The courts have long been a convenient whipping boy for the far right. When the courts rule in a way they don’t like, they often propose legislation to limit the authority of the judicial branch, as Republicans in Wisconsin are now trying to do with a new bill:
Funny, when it comes to the federal courts, conservatives like to argue that courts should be limited because they aren’t elected at all. But when they are elected at the state level, it just isn’t by enough people. And isn’t it interesting how the very people who claim to revere the constitution so much object to one of its most central and important provisions, the establishment of an independent judiciary? That was done quite intentionally and much discussed in the Federalist Papers. In Federalist 78, Hamilton was as blunt as can be about this issue:
With some of their major legislative achievements thwarted by trial courts in the past two years, Wisconsin Republicans have been looking for ways to rein in local judges, particularly in liberal areas such as Dane County.
Since 2011, circuit court judges have blocked all or parts of laws backed by Republicans that required voters to show photo ID at the polls, limited collective bargaining for public employees and expanded the governor’s power over administrative rules. Under a measure announced last month, such injunctions would be automatically stayed as soon as they were appealed – meaning laws that were blocked would be put back in effect until a higher court issued a ruling.

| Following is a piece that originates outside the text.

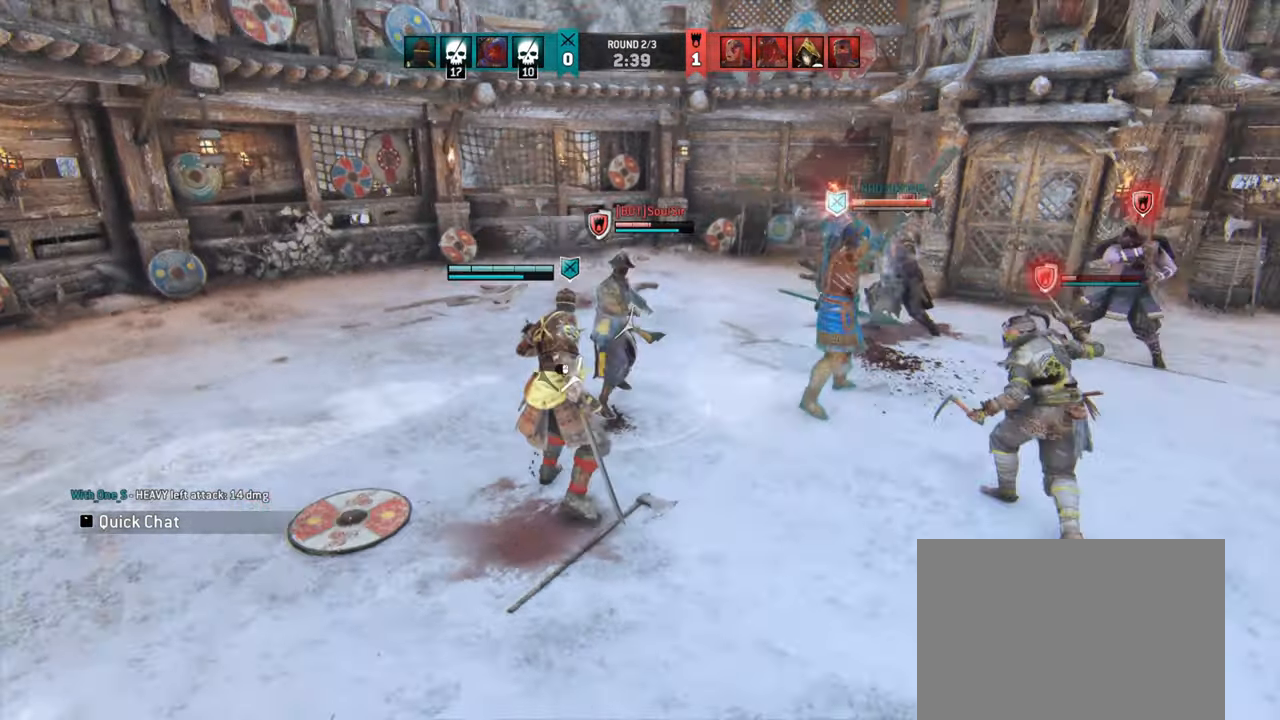
{"keys": ["a"], "mouse": [], "events": []}
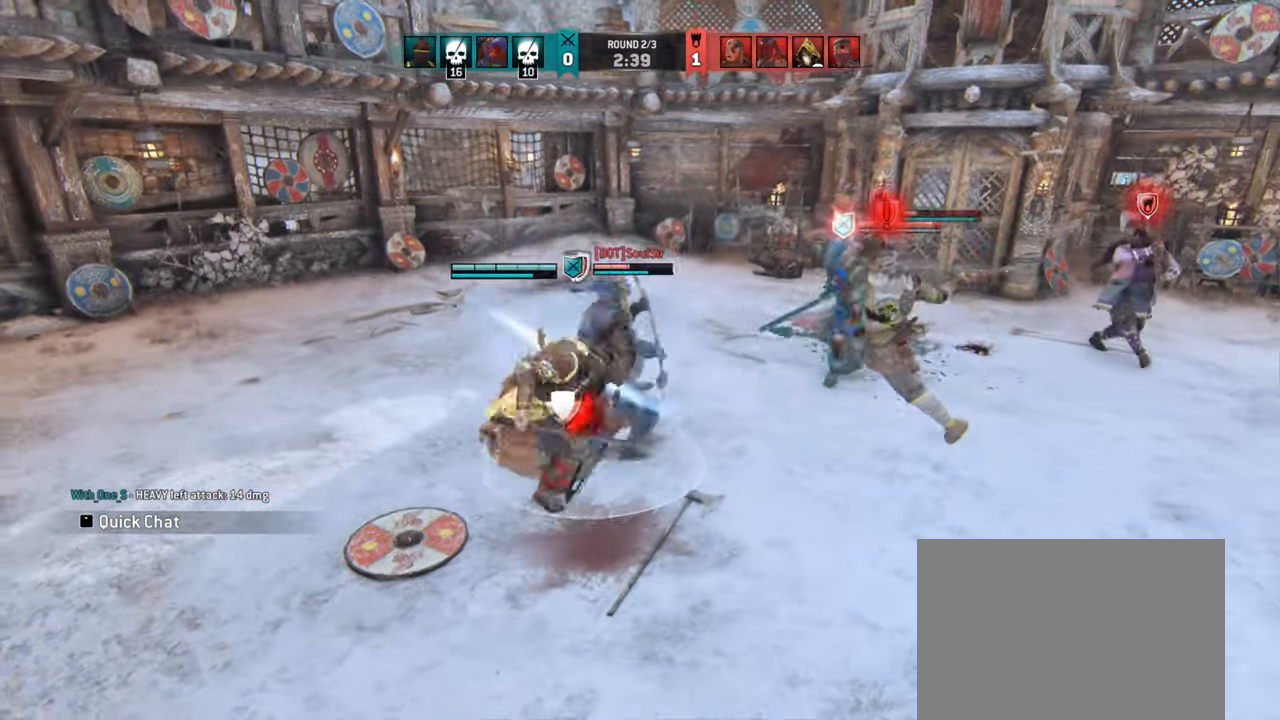
{"keys": ["a"], "mouse": [], "events": []}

Grothman argued that currently circuit court judges elected by only a fraction of the state’s population have the ability to block laws enacted by a Legislature and governor chosen by a majority of the voters.
“It seems inappropriate that a circuit court judge elected by a tiny portion of the electorate can put things on hold,” he argued.
The complete independence of the courts of justice is peculiarly essential in a limited Constitution. By a limited Constitution, I understand one which contains certain specified exceptions to the legislative authority; such, for instance, as that it shall pass no bills of attainder, no ex post facto laws, and the like. Limitations of this kind can be preserved in practice no other way than through the medium of courts of justice, whose duty it must be to declare all acts contrary to the manifest tenor of the Constitution void. Without this, all the reservations of particular rights or privileges would amount to nothing.
They love the constitution — until they don’t.